- _What you need to do_
Transcribe exactly the lines that fall between the one holding "index mcp: (671, 380)" and the one holding "pinky tip: (636, 376)", inclusive, from the entries below.

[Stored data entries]
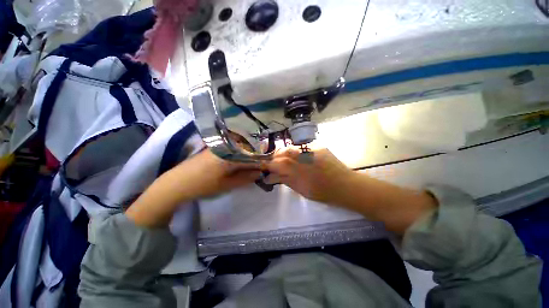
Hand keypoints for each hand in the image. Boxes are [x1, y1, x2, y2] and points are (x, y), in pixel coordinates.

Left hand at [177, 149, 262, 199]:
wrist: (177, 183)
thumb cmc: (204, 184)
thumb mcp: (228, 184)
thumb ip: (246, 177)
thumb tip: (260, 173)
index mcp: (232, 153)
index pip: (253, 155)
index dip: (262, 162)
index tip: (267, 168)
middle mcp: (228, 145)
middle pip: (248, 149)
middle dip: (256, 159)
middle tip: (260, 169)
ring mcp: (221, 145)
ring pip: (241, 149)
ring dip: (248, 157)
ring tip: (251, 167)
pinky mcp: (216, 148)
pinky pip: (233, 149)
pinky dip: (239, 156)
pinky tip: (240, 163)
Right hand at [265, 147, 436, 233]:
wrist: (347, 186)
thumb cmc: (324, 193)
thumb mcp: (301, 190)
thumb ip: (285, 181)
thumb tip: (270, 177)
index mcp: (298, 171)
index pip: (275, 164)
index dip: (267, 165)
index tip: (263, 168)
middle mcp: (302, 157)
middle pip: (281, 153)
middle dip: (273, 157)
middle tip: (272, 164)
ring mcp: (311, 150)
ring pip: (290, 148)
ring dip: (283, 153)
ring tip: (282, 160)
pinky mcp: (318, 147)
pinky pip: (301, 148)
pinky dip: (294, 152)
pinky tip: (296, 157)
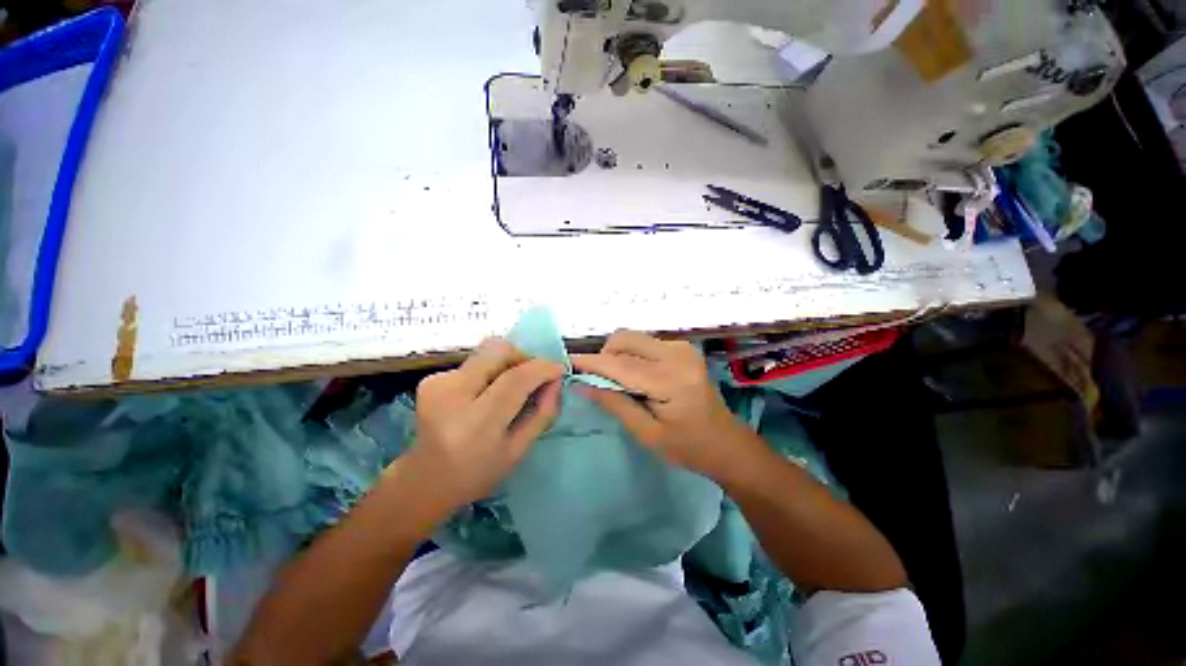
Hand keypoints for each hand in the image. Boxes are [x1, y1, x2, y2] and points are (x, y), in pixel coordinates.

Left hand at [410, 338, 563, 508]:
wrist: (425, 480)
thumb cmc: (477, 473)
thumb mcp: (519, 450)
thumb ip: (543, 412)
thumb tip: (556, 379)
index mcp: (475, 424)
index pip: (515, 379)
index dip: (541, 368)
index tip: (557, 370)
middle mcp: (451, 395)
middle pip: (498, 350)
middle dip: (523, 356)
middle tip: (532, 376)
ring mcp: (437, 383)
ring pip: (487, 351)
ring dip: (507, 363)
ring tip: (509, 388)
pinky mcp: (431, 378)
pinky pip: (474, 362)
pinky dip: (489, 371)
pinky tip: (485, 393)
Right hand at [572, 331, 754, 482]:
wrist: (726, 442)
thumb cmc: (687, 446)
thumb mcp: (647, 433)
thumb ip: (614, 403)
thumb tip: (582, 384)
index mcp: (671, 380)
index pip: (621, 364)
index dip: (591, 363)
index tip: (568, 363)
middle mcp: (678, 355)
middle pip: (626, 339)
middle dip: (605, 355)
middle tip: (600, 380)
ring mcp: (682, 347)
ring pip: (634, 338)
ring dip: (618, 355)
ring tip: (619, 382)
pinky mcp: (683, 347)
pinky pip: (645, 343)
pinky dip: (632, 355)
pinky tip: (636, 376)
---
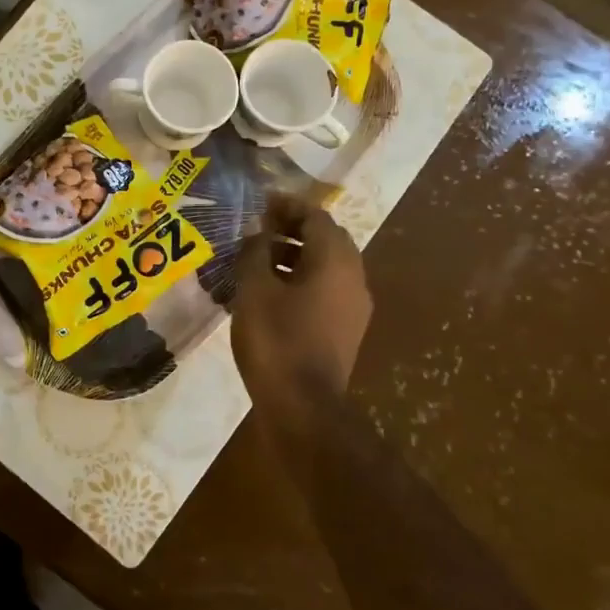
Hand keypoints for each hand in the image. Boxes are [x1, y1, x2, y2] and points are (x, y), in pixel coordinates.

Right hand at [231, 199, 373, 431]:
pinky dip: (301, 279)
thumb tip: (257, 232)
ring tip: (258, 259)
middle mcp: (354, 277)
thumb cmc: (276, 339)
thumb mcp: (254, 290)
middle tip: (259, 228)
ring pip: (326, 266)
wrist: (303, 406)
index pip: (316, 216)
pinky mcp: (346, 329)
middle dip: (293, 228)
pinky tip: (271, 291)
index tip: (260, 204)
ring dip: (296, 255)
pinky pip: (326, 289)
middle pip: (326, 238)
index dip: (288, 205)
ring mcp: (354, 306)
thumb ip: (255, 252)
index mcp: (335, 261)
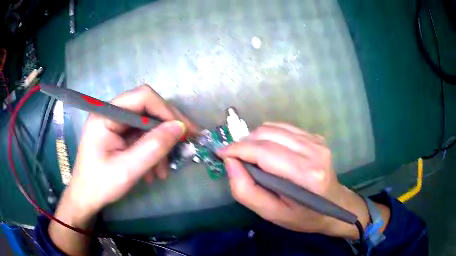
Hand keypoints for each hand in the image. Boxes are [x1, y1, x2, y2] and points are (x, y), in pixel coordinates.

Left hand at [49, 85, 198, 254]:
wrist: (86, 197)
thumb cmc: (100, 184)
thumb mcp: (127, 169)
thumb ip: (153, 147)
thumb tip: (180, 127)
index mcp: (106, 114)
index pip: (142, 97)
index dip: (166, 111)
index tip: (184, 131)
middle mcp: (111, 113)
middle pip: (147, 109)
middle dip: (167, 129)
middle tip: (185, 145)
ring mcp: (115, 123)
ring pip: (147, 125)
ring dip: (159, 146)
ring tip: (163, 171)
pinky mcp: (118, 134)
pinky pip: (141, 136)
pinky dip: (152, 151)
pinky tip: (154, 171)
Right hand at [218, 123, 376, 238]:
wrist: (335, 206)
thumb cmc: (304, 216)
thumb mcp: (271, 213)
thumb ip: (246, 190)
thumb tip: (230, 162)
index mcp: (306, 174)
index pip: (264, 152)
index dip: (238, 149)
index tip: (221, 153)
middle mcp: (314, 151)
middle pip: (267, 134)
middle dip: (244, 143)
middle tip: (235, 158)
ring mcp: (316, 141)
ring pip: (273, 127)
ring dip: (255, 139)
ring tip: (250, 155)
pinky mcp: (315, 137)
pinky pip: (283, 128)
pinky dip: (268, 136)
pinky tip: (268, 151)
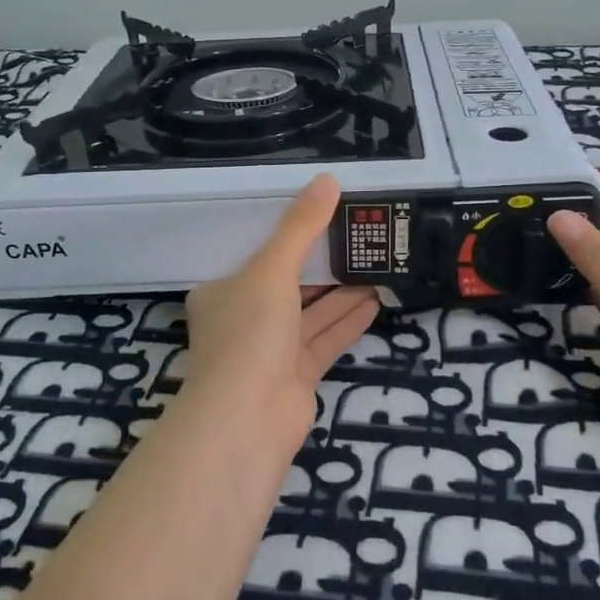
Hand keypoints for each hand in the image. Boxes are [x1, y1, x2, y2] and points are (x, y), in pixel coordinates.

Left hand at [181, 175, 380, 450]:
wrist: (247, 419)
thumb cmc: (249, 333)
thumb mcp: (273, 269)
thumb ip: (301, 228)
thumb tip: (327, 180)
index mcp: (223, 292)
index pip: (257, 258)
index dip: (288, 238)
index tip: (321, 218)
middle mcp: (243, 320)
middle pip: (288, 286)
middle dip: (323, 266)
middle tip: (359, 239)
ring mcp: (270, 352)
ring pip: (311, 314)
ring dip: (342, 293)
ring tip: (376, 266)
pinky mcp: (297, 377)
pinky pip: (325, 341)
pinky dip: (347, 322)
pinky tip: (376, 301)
* * *
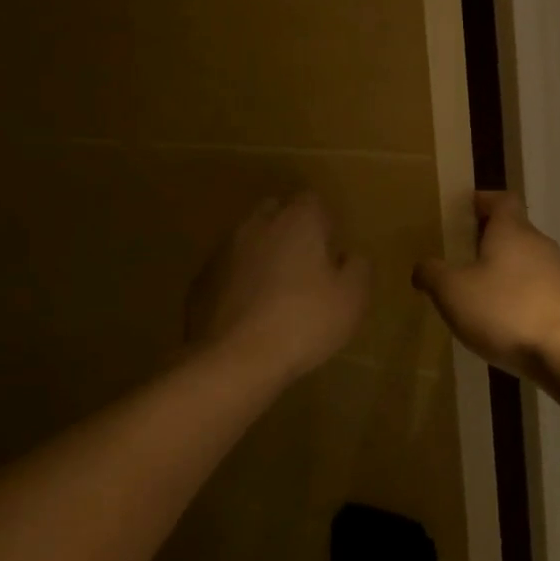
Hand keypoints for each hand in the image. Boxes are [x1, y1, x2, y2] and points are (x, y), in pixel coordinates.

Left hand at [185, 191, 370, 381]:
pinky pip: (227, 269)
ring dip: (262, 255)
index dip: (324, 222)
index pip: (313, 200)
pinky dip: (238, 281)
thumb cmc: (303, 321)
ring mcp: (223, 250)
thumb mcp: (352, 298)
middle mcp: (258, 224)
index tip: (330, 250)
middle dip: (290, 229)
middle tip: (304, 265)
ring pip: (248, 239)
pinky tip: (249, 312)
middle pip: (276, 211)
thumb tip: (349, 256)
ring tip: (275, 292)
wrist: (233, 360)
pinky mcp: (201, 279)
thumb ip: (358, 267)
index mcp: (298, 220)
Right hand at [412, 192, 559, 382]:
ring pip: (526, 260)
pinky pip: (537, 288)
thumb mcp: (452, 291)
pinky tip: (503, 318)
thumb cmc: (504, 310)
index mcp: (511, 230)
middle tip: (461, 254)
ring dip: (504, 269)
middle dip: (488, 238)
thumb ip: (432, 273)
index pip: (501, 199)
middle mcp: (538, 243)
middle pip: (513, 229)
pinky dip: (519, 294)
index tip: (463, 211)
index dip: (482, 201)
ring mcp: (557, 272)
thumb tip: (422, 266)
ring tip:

- _Output below_
index mcp: (671, 380)
index pip: (621, 364)
index dip: (591, 363)
index tip: (568, 363)
middle mcp: (678, 355)
middle pip: (626, 339)
middle dip: (605, 355)
middle tip: (600, 380)
ring mcp: (682, 347)
ring pip: (634, 338)
ring dip: (618, 355)
ring tip: (619, 382)
pinky mcp: (683, 347)
pinky pip: (645, 343)
pinky dip: (632, 355)
pinky tip: (636, 376)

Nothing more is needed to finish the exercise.